A Path to Rebuild Trust
Restoring faith in the economy starts with tackling the barriers millennials face. Student debt forgiveness, like the plans proposed by policymakers such as Elizabeth Warren, could free millions from financial shackles. Refinancing loans at lower rates and making public college free for families earning under $125,000 would ensure education is a path to mobility, not a lifelong burden. These aren’t radical ideas; they’re investments in a generation’s potential.
Housing reform is another urgent need. Policies like expanding affordable housing and capping rent increases could make homeownership attainable again. In high-cost states, where millennials are 66% renters, such measures would provide stability and a chance to build wealth. Pair this with raising the minimum wage to a living standard, and you begin to create an economy where hard work actually pays off.

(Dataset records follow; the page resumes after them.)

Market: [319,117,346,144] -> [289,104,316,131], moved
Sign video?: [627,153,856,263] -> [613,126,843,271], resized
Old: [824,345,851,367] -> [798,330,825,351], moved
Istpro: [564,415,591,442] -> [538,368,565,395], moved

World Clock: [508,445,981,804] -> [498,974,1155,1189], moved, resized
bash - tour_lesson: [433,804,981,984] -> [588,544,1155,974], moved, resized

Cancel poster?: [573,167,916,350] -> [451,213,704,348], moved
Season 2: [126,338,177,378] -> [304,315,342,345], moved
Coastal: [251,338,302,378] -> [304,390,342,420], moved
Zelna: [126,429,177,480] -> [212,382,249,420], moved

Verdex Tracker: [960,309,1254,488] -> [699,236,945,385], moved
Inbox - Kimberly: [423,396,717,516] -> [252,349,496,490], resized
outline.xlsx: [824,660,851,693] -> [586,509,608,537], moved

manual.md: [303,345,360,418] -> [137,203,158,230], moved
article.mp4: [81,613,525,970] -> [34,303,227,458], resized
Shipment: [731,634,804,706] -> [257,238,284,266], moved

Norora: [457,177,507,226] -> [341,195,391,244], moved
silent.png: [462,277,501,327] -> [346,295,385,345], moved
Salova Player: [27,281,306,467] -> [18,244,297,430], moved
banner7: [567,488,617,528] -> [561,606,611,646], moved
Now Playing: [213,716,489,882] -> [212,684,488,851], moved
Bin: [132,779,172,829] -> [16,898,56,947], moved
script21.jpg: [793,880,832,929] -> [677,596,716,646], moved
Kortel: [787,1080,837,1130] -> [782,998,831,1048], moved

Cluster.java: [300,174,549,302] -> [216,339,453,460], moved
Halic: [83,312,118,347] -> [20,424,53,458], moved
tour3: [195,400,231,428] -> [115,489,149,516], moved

Taxing extreme wealth is non-negotiable. A Billionaire Minimum Income Tax, supported by a majority of Americans, would curb the runaway inequality that fuels resentment. Closing loopholes that let the ultra-rich dodge taxes could fund healthcare, education, and infrastructure—public goods that benefit everyone, not just the elite. These policies aren’t about punishing success; they’re about ensuring the system works for more than the top 1%.
The pandemic laid bare the fragility of the current system, with millennials hit hardest by job losses and financial strain. Yet it also showed what’s possible: stimulus checks, eviction moratoriums, and expanded unemployment benefits kept millions afloat. Scaling up these protections through federal job guarantees or universal basic income could provide the security millennials crave, proving that government can be a force for good.
The Stakes Are High
Millennials’ skepticism isn’t just a generational quirk; it’s a warning. If the economy continues to exclude young people, distrust will deepen, and calls for drastic change will grow louder. The 60% of millennials who believe government favors the wealthy won’t be swayed by platitudes about free markets. They need tangible solutions that address their lived realities.
The path forward lies in bold action: forgiving student debt, making housing affordable, taxing extreme wealth, and investing in the middle class. These steps won’t just help millennials; they’ll rebuild an economy that works for everyone. The alternative—doubling down on a broken system—risks alienating a generation and eroding the social fabric. The choice is clear. It’s time to act.